Saturday, October 22, 2016

A Tale of Three Visits

What if you weren't sure something you said a year ago has come back to bite you in the butt? But what if you didn't know if it really happened, or if you imagined it, or dreamed it, or it happened when you were confused and didn't know what was real or what was imagined?

In the hospital again. Admitted Monday. It is now Saturday. Kidneys again. Pretty scary and serious this time. They started me on dialysis.

When I was being admitted, settled in my room, I thought I heard people talking out in the hall about me. Telling other people that I had threatened another patient last time I was in the hospital. I kept hearing my name. Melissa Lear something something Melissa Lear something something. I couldn't hear all of it.

I thought I heard the other patient, who is my current roommate, say something like "I'l do what I have to do," and "she won't get to me." And she won't talk to me. I am not up for conversation, but just basic statements."

I had this current roommate as a roommate in hospital stay number one. We were friendly. It was fine. Two sick people, but friendly. Kind.

That was the first visit.

Let me explain that I hate people waiting on me. If I can get up and get my own water, I will. If I can take my own blood sugar readings and control my own diabetes, I will. I don't need someone to butter my bread, spread jelly on my toast, and wipe my butt if I am able to do it. Especially if that someone has a professional degree in Nursing. Not toast buttering. And I could do it.

So, second visit. Roommate this time - an older lady with a German (I think) accent. Made the nurses give her a bedpan because she "didn't want to" get up and use the bathroom. Every meal - "I'm so hungry! I'm so hungry! Where is my breakfast?" Or whichever meal.

Then the jelly and butter spreading, etc

She wanted to be all happy chatty best friends with me. I didn't. I was sick. I wanted to rest. I was dehydrated and it had hurt my kidneys. So I was on IV fluids and mega drinking water.

Fast forward.
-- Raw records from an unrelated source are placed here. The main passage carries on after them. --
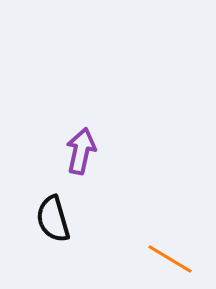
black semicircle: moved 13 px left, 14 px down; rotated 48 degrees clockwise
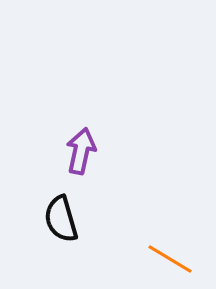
black semicircle: moved 8 px right
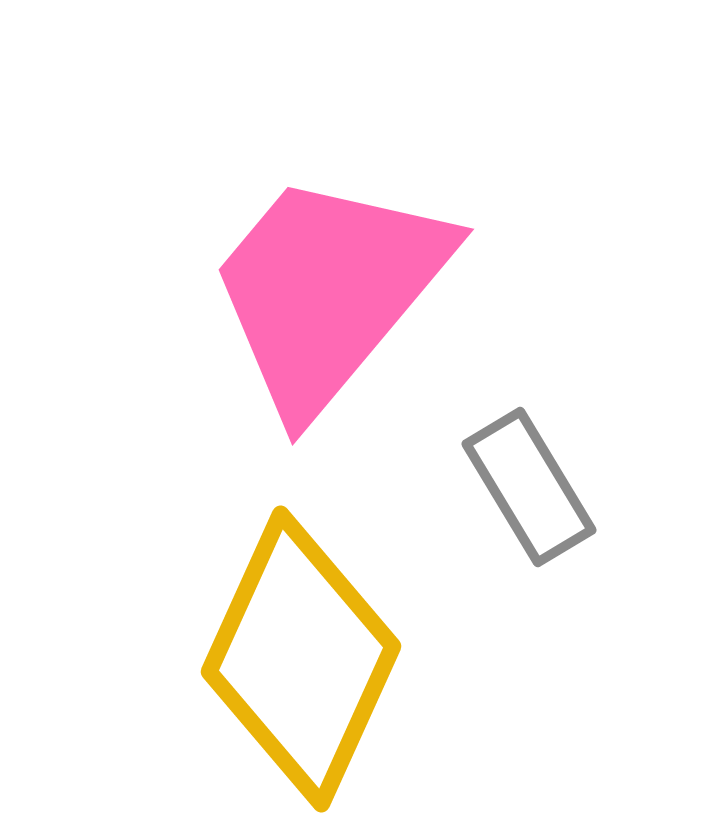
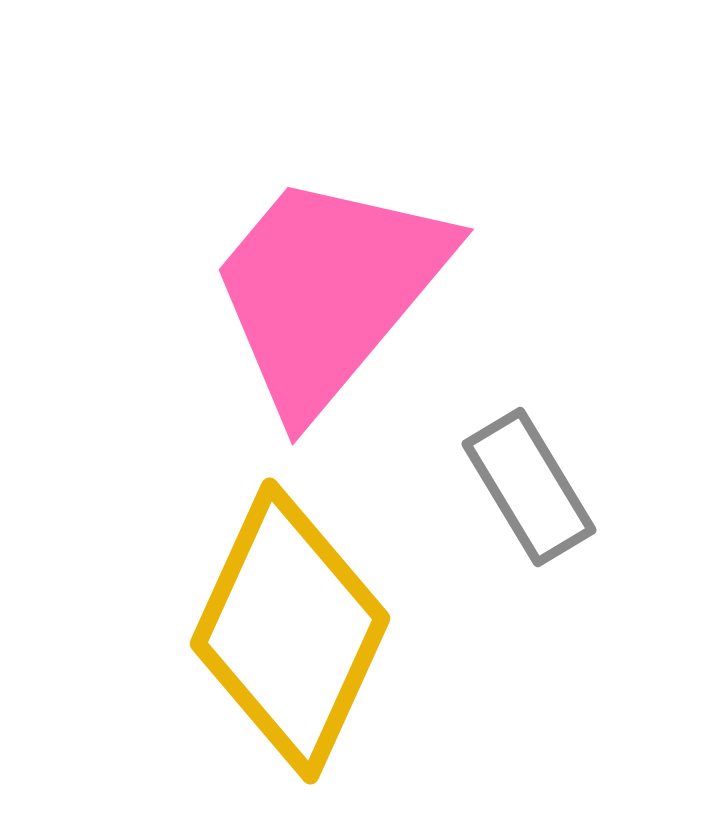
yellow diamond: moved 11 px left, 28 px up
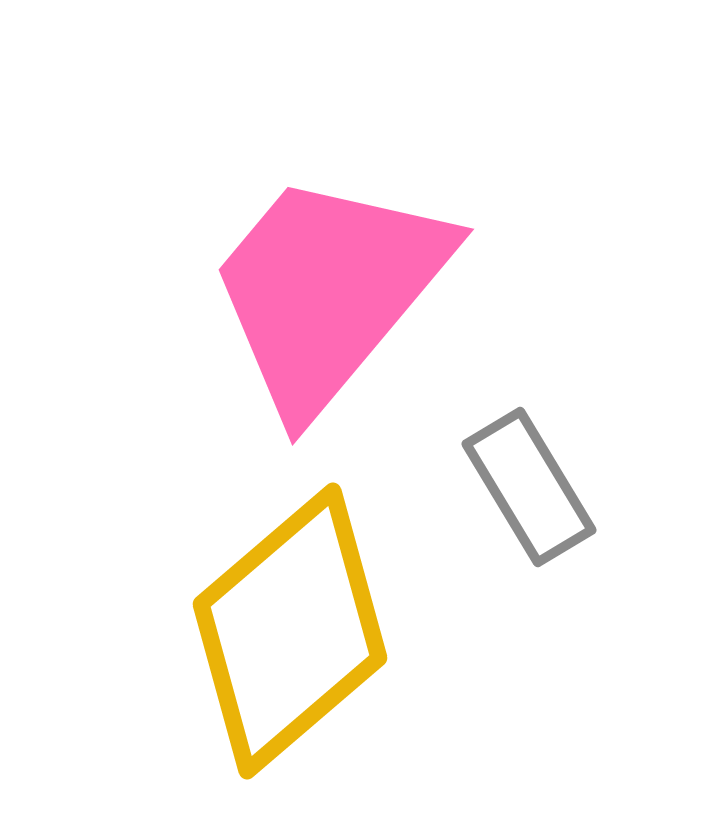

Discharge day. Mom took my stuff to the car. I was waiting by the window, on my side of the room. She had visitors. She thought I had already left. It went kind of like this:

Her: that one! I didn't like her. Not one bit. Had to do everything herself! "Do it myself! Do it myself! Do it myself!"

Her Visitor: what was she in for?

Her: dehydration. Hrmpph. Didn't look dehydrated to me!

At this point the guy with the wheelchair came in take me downstairs. They were surprised I was there. I lost my temper.

"At least I am not a hurtful lazy mean person. Maybe next time you should make sure the person has actually left before you talk about them."

Why would they file a report or complaint about that? I didn't think it was a big deal.

But then when I came in, my roommate is again number one. I tried to greet her. She didn't respond. Nothing. Why did they tell her not to talk to me. I think I try to be a kind person. I just lost my temper. I didn't threaten anyone.

But who do I ask? Did it even happen? Do I have the right to ask if it happened? 100℅ of numbers one and two happened. I just don't know.

I had a couple of other crazy thoughts, that once my calcium levels were not so toxic, were obviously not real. But this? It could have happened.

So, again, posting without proofreading. I have another busy day. Dialysis, 3 hours. Blah blah blah.